Toda demonización persigue algo muy alejado de la causa en torno a la que se construye el odio. Difícil olvidar a esos soldados rusos heridos y autómatas del discurso del Kremlin
El acuerdo de Gobierno entre el Partido Popular y Vox en Castilla y Léon ha alterado los nervios de la pecera político-mediática olvidando que no es el PP el que ha metido a Vox en el Gobierno, sino el voto de los ciudadanos. Eduardo Madina, ese intelectual socialista de la moderación y la concordia para el vaciado centrismo, que tiene un discurso de idéntico nivel moral e intelectual al de Adriana Lastra, afirmó que “las mujeres históricamente han sido asesinadas por no cumplir con los roles que les habían asignado ciertos hombres que se parecen mucho al portavoz de Vox en Castilla y Léon”. Caso de que en verdad le preocupen las mujeres maltratadas, hubiese señalado a su compañero de partido Jesús Eguiguren, quien fuese líder del PSE condenado por agredir a su esposa. Pero utiliza el dolor de las mujeres maltratadas para sus intereses políticos: evitar que la izquierda pierda el poder por una alianza entre el PP y Vox. No hay más que eso. Toda demonización persigue algo muy alejado de la causa en torno a la que se construye el odio. Difícil olvidar a esos soldados rusos heridos y autómatas del discurso del Kremlin.

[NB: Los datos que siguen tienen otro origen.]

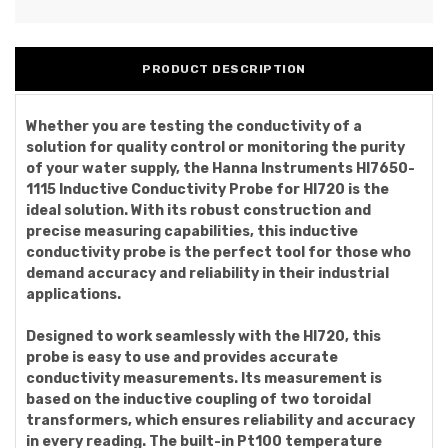
PRODUCT DESCRIPTION
Whether you are testing the conductivity of a
solution for quality control or monitoring the purity
of your water supply, the Hanna Instruments HI7650-
1115 Inductive Conductivity Probe for HI720 is the
ideal solution. With its robust construction and
precise measuring capabilities, this inductive
conductivity probe is the perfect tool for those who
demand accuracy and reliability in their industrial
applications.
Designed to work seamlessly with the HI720, this
probe is easy to use and provides accurate
conductivity measurements. Its measurement is
based on the inductive coupling of two toroidal
transformers, which ensures reliability and accuracy
in every reading. The built-in Pt100 temperature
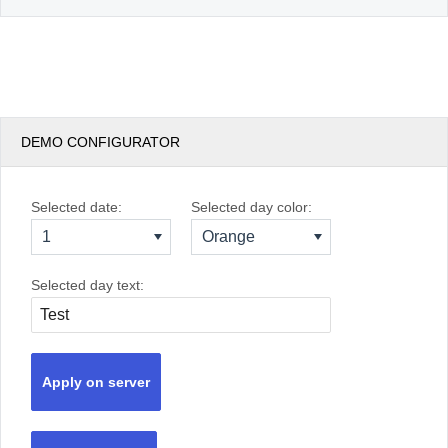
DEMO CONFIGURATOR
Selected date:
Selected day color:
1
Orange
Selected day text:
Apply on server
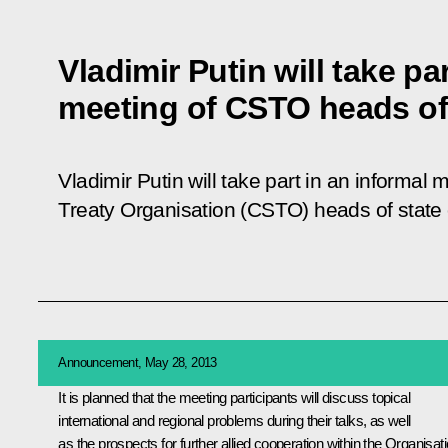
Vladimir Putin will take pa
meeting of CSTO heads of
Vladimir Putin will take part in an informal 
Treaty Organisation (CSTO) heads of state
Announcement, May 28, 2013
It is planned that the meeting participants will discuss topical
international and regional problems during their talks, as well
as the prospects for further allied cooperation within the
Organisat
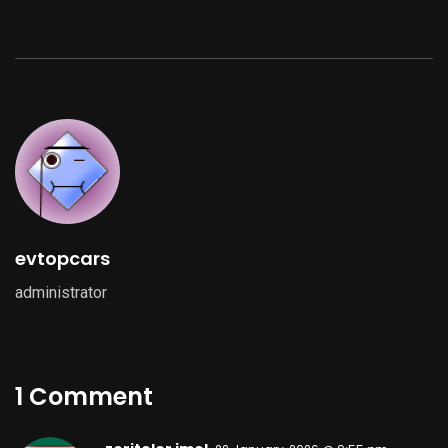
evtopcars
administrator
1 Comment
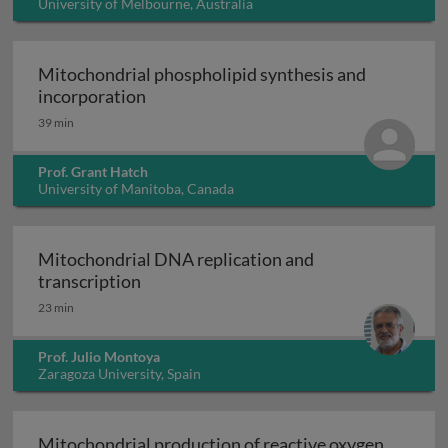
University of Melbourne, Australia
Mitochondrial phospholipid synthesis and
Mitochondrial phospholipid synthesis 
incorporation
39 min
Prof. Grant Hatch
University of Manitoba, Canada
Mitochondrial DNA replication and
Mitochondrial DNA replication and tra
transcription
23 min
Prof. Julio Montoya
Zaragoza University, Spain
Mitochondrial production of reactive oxygen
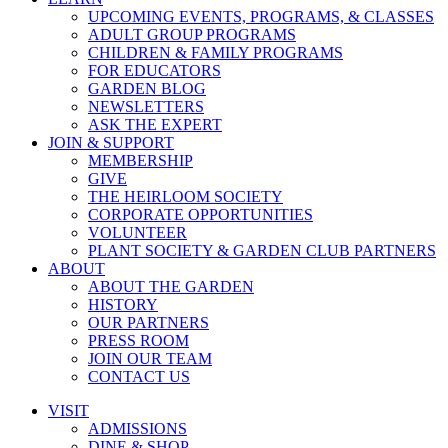
UPCOMING EVENTS, PROGRAMS, & CLASSES
ADULT GROUP PROGRAMS
CHILDREN & FAMILY PROGRAMS
FOR EDUCATORS
GARDEN BLOG
NEWSLETTERS
ASK THE EXPERT
JOIN & SUPPORT
MEMBERSHIP
GIVE
THE HEIRLOOM SOCIETY
CORPORATE OPPORTUNITIES
VOLUNTEER
PLANT SOCIETY & GARDEN CLUB PARTNERS
ABOUT
ABOUT THE GARDEN
HISTORY
OUR PARTNERS
PRESS ROOM
JOIN OUR TEAM
CONTACT US
VISIT
ADMISSIONS
DINE & SHOP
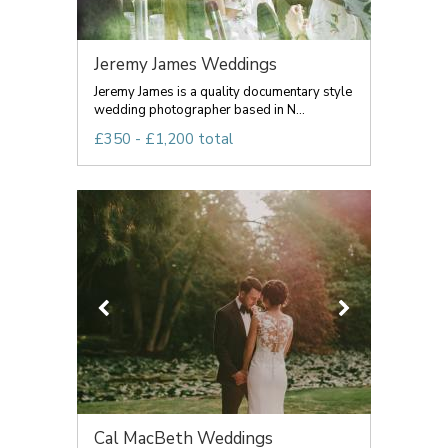
Jeremy James Weddings
Jeremy James is a quality documentary style
wedding photographer based in N...
£350 - £1,200 total
Cal MacBeth Weddings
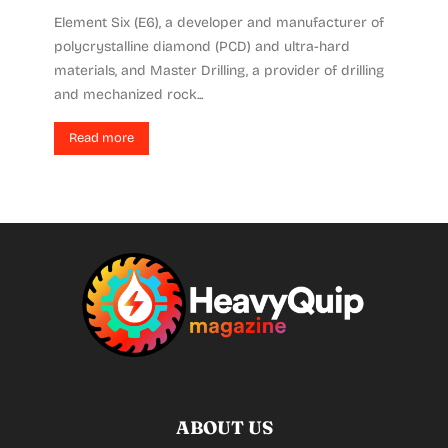
Element Six (E6), a developer and manufacturer of
polycrystalline diamond (PCD) and ultra-hard
materials, and Master Drilling, a provider of drilling
and mechanized rock...
Read more
ABOUT US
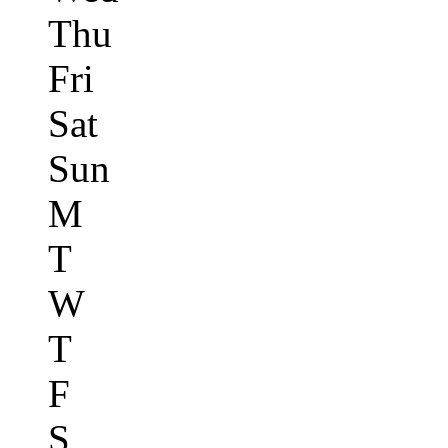
Thu
Fri
Sat
Sun
M
T
W
T
F
S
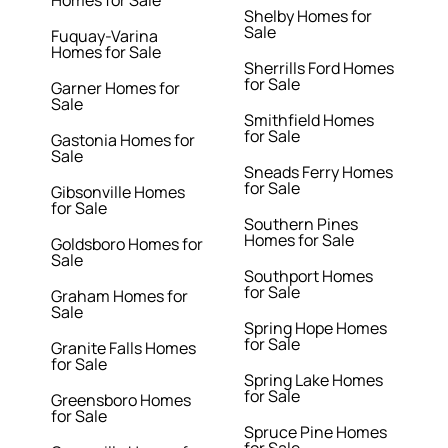
Homes for Sale
Shelby Homes for
Sale
Fuquay-Varina
Homes for Sale
Sherrills Ford Homes
for Sale
Garner Homes for
Sale
Smithfield Homes
for Sale
Gastonia Homes for
Sale
Sneads Ferry Homes
for Sale
Gibsonville Homes
for Sale
Southern Pines
Homes for Sale
Goldsboro Homes for
Sale
Southport Homes
for Sale
Graham Homes for
Sale
Spring Hope Homes
for Sale
Granite Falls Homes
for Sale
Spring Lake Homes
for Sale
Greensboro Homes
for Sale
Spruce Pine Homes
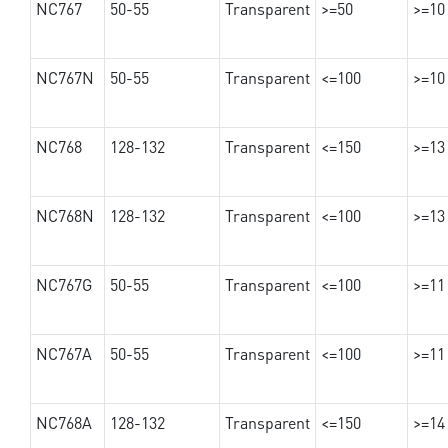
NC767
50-55
Transparent
>=50
>=10
NC767N
50-55
Transparent
<=100
>=10
NC768
128-132
Transparent
<=150
>=13
NC768N
128-132
Transparent
<=100
>=13
NC767G
50-55
Transparent
<=100
>=11
NC767A
50-55
Transparent
<=100
>=11
NC768A
128-132
Transparent
<=150
>=14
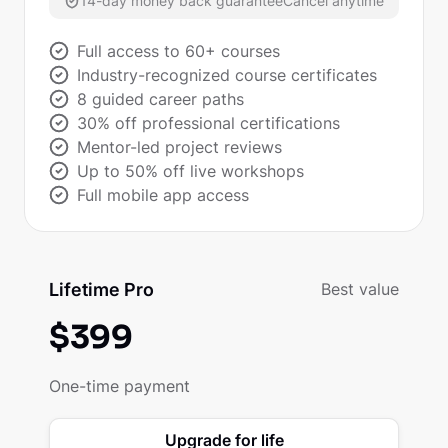
14-day money back guarantee
Cancel anytime
Full access to 60+ courses
Industry-recognized course certificates
8 guided career paths
30% off professional certifications
Mentor-led project reviews
Up to 50% off live workshops
Full mobile app access
Lifetime Pro
Best value
$
399
One-time payment
Upgrade for life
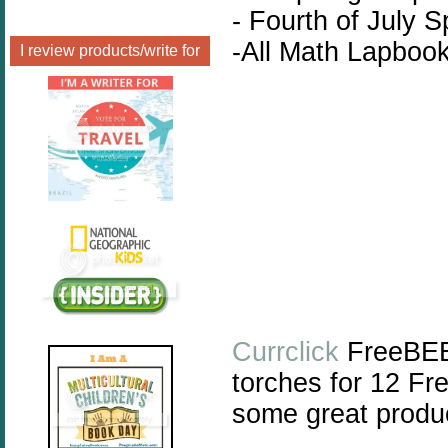
- Fourth of July S
-All Math Lapbook
I review products/write for
Currclick
FreeBEE
torches for 12 Fr
some great produ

Mientras esa propaganda de odio y división señala a supuestos ultraderechistas y se expande en los medios y en las calles, no se repara en que el presidente del Gobierno ha perjudicado los intereses de España, y debería ser investigado y hasta juzgado por ello, al entregar al margen del resto de las Instituciones del Estado, de su propio Consejo de Ministros y de las Cortes Generales, el apoyo a Marruecos en el Sáhara Occidental al decidir exclusiva y personalmente toda la política exterior en contra de los intereses del país. Hay un sátrapa en Rabat y otro en La Moncloa.
La solución más rápida y de efectos más duraderos para dejar de ser de ultraderecha no es esperar a que salga otro partido que ocupe ese lugar, como sucedió con el PP y la aparición de Vox, sino rechazar que la izquierda, alejada de la democracia, del pueblo y la verdad, sea quien determine nada.